__DATASET RECORDS__
*** Block opens ***

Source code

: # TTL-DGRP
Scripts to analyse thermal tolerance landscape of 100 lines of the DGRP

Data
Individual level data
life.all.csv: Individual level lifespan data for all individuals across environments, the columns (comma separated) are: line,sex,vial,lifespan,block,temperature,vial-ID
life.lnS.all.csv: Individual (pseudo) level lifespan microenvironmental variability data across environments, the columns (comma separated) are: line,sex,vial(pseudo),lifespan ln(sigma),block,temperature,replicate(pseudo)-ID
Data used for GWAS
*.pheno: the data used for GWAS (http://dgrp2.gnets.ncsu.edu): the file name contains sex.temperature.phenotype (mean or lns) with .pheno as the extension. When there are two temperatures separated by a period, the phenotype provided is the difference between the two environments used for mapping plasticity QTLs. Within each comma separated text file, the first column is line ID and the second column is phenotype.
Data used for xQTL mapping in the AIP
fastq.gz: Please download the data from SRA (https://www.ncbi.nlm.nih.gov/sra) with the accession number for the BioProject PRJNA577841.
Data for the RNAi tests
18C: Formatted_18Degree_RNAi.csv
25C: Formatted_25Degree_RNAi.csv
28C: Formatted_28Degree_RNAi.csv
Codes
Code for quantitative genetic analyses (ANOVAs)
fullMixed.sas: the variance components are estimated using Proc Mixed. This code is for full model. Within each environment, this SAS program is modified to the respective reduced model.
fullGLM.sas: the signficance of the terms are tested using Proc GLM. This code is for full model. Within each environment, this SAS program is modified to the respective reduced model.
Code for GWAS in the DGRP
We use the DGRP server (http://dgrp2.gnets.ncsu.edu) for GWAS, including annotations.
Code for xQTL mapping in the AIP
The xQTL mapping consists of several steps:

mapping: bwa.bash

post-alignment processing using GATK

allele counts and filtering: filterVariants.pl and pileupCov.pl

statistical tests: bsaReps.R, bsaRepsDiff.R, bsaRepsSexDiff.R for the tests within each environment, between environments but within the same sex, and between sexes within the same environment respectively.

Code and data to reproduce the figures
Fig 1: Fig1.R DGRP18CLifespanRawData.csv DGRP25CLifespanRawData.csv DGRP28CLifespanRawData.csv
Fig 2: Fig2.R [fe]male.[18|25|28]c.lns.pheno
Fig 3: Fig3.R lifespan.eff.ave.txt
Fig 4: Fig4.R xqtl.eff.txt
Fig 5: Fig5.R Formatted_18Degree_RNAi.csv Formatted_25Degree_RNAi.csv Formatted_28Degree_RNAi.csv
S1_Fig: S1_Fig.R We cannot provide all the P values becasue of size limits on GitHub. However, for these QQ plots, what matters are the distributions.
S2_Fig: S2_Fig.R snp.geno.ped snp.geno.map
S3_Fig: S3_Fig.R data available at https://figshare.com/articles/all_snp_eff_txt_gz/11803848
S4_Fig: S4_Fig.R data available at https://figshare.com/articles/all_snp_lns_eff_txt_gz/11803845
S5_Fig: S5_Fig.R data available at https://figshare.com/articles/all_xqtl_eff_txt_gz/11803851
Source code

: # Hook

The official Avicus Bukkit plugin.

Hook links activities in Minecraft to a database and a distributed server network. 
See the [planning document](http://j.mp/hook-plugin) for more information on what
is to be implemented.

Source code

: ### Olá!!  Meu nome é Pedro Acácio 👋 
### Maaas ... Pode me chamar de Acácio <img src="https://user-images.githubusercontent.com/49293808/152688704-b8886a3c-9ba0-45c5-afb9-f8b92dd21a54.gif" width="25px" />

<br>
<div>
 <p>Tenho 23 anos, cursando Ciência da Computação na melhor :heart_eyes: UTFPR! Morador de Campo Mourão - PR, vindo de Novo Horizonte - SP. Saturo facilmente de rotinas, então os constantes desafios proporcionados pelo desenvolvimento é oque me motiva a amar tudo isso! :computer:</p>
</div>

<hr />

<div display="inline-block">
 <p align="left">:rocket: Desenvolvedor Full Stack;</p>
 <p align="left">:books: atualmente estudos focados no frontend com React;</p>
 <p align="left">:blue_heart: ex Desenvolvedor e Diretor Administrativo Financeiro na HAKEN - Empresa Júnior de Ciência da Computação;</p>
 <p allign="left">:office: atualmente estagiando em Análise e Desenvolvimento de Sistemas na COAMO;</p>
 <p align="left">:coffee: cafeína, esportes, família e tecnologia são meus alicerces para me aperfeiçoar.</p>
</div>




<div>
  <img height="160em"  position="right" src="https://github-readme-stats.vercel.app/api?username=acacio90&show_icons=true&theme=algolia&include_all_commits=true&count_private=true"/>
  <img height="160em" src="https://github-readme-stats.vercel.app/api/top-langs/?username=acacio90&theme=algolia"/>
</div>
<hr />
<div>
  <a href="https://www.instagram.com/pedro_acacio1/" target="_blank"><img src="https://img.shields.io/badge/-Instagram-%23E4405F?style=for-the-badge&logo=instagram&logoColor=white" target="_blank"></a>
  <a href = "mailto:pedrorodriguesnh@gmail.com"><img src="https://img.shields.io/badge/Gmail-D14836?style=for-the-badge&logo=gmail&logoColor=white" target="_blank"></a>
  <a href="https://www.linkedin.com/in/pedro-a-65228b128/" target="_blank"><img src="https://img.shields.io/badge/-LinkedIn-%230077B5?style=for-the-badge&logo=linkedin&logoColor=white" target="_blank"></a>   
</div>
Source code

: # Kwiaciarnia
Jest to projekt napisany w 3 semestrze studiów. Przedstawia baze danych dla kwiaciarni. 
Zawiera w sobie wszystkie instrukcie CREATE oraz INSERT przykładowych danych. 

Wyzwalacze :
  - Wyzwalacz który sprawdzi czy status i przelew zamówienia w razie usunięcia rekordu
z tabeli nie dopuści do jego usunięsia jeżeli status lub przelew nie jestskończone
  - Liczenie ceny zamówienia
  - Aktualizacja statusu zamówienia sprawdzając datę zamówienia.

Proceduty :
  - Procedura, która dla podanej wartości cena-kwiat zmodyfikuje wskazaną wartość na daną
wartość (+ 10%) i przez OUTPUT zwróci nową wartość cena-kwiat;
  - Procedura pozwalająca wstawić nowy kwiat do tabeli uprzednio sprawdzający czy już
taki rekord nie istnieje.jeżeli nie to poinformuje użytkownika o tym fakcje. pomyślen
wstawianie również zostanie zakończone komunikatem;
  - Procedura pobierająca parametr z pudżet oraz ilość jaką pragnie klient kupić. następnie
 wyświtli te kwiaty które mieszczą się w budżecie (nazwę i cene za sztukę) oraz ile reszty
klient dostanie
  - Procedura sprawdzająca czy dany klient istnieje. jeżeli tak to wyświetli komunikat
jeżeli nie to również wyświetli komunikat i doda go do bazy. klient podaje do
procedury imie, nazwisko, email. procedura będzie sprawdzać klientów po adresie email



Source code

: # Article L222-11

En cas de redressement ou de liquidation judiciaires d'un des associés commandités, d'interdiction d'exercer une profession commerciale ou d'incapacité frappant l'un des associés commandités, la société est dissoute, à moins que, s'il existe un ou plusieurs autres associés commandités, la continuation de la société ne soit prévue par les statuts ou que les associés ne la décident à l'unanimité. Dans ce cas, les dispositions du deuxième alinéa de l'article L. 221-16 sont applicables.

*** Block closes ***
*** Block opens ***

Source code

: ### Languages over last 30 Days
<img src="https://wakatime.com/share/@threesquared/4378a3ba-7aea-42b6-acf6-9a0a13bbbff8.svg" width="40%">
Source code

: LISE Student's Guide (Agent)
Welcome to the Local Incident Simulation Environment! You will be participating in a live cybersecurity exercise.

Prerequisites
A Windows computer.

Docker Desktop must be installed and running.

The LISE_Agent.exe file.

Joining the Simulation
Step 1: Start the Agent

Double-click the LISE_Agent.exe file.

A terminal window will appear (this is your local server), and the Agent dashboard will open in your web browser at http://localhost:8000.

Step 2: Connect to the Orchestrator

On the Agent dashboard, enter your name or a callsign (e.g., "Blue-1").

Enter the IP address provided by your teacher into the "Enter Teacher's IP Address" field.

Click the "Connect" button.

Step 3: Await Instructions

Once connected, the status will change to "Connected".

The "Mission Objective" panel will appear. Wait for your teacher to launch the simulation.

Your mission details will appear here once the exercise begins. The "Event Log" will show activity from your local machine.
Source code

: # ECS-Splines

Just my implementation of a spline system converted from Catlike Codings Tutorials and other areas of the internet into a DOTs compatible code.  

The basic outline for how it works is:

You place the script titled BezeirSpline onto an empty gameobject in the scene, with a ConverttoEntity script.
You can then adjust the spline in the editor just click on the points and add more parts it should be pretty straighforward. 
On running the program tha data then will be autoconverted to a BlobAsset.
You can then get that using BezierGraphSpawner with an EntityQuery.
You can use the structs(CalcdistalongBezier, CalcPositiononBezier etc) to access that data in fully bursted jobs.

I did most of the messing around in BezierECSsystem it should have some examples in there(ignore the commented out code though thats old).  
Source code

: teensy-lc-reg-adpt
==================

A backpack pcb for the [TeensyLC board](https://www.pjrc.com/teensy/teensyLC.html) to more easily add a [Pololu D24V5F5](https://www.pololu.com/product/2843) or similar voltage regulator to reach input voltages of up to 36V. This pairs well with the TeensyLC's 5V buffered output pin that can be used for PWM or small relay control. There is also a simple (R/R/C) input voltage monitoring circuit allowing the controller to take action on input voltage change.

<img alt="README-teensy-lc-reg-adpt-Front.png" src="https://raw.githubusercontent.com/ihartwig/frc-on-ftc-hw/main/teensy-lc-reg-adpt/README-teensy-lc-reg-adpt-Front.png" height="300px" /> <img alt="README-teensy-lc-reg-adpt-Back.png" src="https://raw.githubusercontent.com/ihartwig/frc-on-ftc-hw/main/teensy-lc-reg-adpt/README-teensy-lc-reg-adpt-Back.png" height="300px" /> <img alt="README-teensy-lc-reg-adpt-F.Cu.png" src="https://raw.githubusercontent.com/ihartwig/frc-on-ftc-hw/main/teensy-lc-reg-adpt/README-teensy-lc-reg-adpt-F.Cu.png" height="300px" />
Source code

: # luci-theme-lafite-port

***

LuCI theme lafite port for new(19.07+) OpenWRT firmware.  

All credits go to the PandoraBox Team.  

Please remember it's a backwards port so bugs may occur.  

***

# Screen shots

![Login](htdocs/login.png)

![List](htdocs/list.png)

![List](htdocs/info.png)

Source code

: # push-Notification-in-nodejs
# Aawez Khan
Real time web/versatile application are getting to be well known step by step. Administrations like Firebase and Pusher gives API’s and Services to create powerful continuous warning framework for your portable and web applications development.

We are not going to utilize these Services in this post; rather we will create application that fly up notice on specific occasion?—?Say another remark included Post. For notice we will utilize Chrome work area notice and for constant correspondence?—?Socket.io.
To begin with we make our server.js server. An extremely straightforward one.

*** Block closes ***

__EXERCISE GOAL__
Everything above from the line containing "LuCI theme lafite" down to the line containing "To begin with" is to be transcribed exactly, with both of those lines included and nothing else added.

__EXERCISE RESULT__
LuCI theme lafite port for new(19.07+) OpenWRT firmware.  

All credits go to the PandoraBox Team.  

Please remember it's a backwards port so bugs may occur.  

***

# Screen shots

![Login](htdocs/login.png)

![List](htdocs/list.png)

![List](htdocs/info.png)

Source code

: # push-Notification-in-nodejs
# Aawez Khan
Real time web/versatile application are getting to be well known step by step. Administrations like Firebase and Pusher gives API’s and Services to create powerful continuous warning framework for your portable and web applications development.

We are not going to utilize these Services in this post; rather we will create application that fly up notice on specific occasion?—?Say another remark included Post. For notice we will utilize Chrome work area notice and for constant correspondence?—?Socket.io.
To begin with we make our server.js server. An extremely straightforward one.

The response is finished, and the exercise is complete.